▶ **TESTO ESTRATTO**
================================

Sarebbe interessante sapere se il CSE sia stato l'unico soggetto sanzionato in quel contesto (a quanto pare parecchio fuori legge....)
Il DATORE DI LAVORO dell'impresa che impiegava i lavoratori in nero, che fine ha fatto?
Il COMMITTENTE: primo soggetto di garanzia della sicurezza e della salute nel corso dei lavori dell'opera da LUI commissionata, avrà patteggiato?
Un RESPONSABILE DEI LAVORI, ci sara stato? Sapeva, non sapeva?
Un PREPOSTO: c'era, non c'era?
Letta così, la sentenza non fa una piega. Certo capire come sono stati 'trattati' anche gli altri soggetti coinvolti, sarebbe ancor più interessante...
Fausto Pane
Rispondi Autore: carmelo catanoso - likes: 0
07/06/2021 (21:08:12)
C'è anche il 113 cp e cioè "Cooperazione nel delitto colposo" (terzo rigo del par. "Il fatto, l’iter giudiziario e il ricorso per cassazione").
Quindi vuol dire che ci sono stati altri soggetti coinvolti nel procedimento giudiziario.
Probabilmente, non sono arrivati in Cassazione ma si sono fermati alle condanne in primo grado non facendo ricorso in appello.
Rispondi Autore: Gerardo Porreca - likes: 0
22/06/2021 (09:14:10)
Come ha acutamente osservato Carmelo Catanoso con la sua solita precisione e attenzione è chiaro che per l’infortunio di cui alla sentenza sono state individuati più responsabili ognuno per la sua competenza e per i quali si è proceduto separatamente, come indicato del resto nella sentenza stessa. I miei commenti sono incentrati in genere sulla posizione di garanzia delle figure più significative di ogni procedimento a seconda dell’accaduto e sono finalizzate a mettere in evidenza le massime e i principi di diritto che ne derivano e che sono stati applicati. La corresponsabilità di altre figure non alleggerisce comunque quella di un imputato. Secondo un insegnamento che ci perviene dalla stessa Corte di Cassazione, infatti, “in materia di prevenzione degli infortuni sul lavoro, qualora vi siano più titolari della posizione di garanzia, ciascuno è per intero destinatario dell'obbligo di tutela per cui una omessa cautela antinfortunistica è addebitabile ad ognuno di essi”.

================================

▶ **DATI FORNITI**
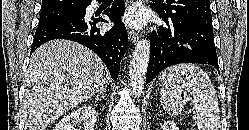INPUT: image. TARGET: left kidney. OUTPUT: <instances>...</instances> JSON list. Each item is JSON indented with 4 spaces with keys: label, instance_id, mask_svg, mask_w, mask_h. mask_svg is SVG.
<instances>
[{
    "label": "left kidney",
    "instance_id": "left-kidney-1",
    "mask_svg": "<svg viewBox=\"0 0 249 130\" xmlns=\"http://www.w3.org/2000/svg\"><path fill=\"white\" fill-rule=\"evenodd\" d=\"M162 130H179L173 121L167 120L162 125Z\"/></svg>",
    "mask_w": 249,
    "mask_h": 130
}]
</instances>
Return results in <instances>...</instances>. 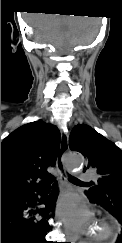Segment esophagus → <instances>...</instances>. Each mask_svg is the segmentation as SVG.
I'll return each mask as SVG.
<instances>
[{
    "instance_id": "obj_1",
    "label": "esophagus",
    "mask_w": 122,
    "mask_h": 243,
    "mask_svg": "<svg viewBox=\"0 0 122 243\" xmlns=\"http://www.w3.org/2000/svg\"><path fill=\"white\" fill-rule=\"evenodd\" d=\"M67 150H68V135L65 131H62L61 139H60V149L56 160V168L59 174L60 182L63 187L62 192H64L65 187L67 186V178H68L67 169L64 165V156ZM64 232L69 243H76V241H78L79 238L78 235L72 233L66 226L64 227Z\"/></svg>"
}]
</instances>
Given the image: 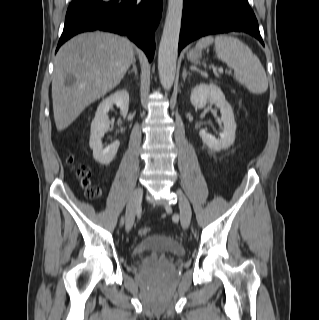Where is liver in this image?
I'll return each instance as SVG.
<instances>
[{
  "mask_svg": "<svg viewBox=\"0 0 319 320\" xmlns=\"http://www.w3.org/2000/svg\"><path fill=\"white\" fill-rule=\"evenodd\" d=\"M134 59L126 37L107 32L79 34L67 41L54 61L52 101L56 128L66 129L91 103L114 89ZM72 75L73 85L65 78Z\"/></svg>",
  "mask_w": 319,
  "mask_h": 320,
  "instance_id": "obj_1",
  "label": "liver"
}]
</instances>
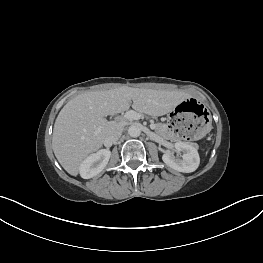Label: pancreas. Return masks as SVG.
<instances>
[{
	"instance_id": "obj_1",
	"label": "pancreas",
	"mask_w": 263,
	"mask_h": 263,
	"mask_svg": "<svg viewBox=\"0 0 263 263\" xmlns=\"http://www.w3.org/2000/svg\"><path fill=\"white\" fill-rule=\"evenodd\" d=\"M155 133L165 139H173L174 134L171 131V129L166 125L162 123H157ZM194 146H197L196 143H191Z\"/></svg>"
}]
</instances>
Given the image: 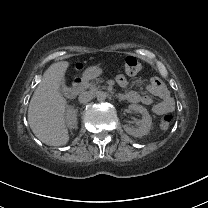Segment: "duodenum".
Here are the masks:
<instances>
[{
  "instance_id": "1",
  "label": "duodenum",
  "mask_w": 208,
  "mask_h": 208,
  "mask_svg": "<svg viewBox=\"0 0 208 208\" xmlns=\"http://www.w3.org/2000/svg\"><path fill=\"white\" fill-rule=\"evenodd\" d=\"M85 80L83 78H76L70 90L72 96L78 95L84 88Z\"/></svg>"
}]
</instances>
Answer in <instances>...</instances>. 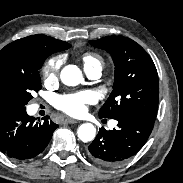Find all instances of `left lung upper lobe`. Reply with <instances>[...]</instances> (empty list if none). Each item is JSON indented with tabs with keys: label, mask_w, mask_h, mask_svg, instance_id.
<instances>
[{
	"label": "left lung upper lobe",
	"mask_w": 183,
	"mask_h": 183,
	"mask_svg": "<svg viewBox=\"0 0 183 183\" xmlns=\"http://www.w3.org/2000/svg\"><path fill=\"white\" fill-rule=\"evenodd\" d=\"M90 44L110 53L115 65L113 90L99 110V117L137 114L155 120L158 74L147 52L124 36H107Z\"/></svg>",
	"instance_id": "1"
}]
</instances>
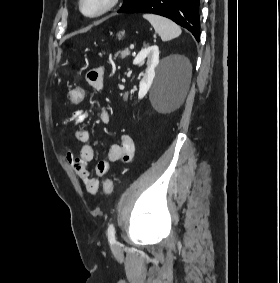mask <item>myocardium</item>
Segmentation results:
<instances>
[{
  "label": "myocardium",
  "mask_w": 280,
  "mask_h": 283,
  "mask_svg": "<svg viewBox=\"0 0 280 283\" xmlns=\"http://www.w3.org/2000/svg\"><path fill=\"white\" fill-rule=\"evenodd\" d=\"M84 1L85 0H79V10L81 14L87 18H98L112 11L118 5L120 0H104L101 8L93 13H87L84 10Z\"/></svg>",
  "instance_id": "obj_1"
}]
</instances>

================================

▶ **DETTAGLI DEL PROBLEMA**
Rispondi alle domande seguenti in base al testo estratto.
1. Quale figura viene definita "primo soggetto di garanzia della sicurezza e della salute nel corso dei lavori"?
2. Quale articolo del codice penale richiama carmelo catanoso e con quale titolo?
3. Secondo la Corte di Cassazione citata da Gerardo Porreca, a chi è addebitabile un'omessa cautela antinfortunistica quando vi sono più titolari della posizione di garanzia?

▶ **SOLUZIONE**
1. Il committente.
2. L'articolo 113 c.p., "Cooperazione nel delitto colposo".
3. A ognuno dei titolari della posizione di garanzia.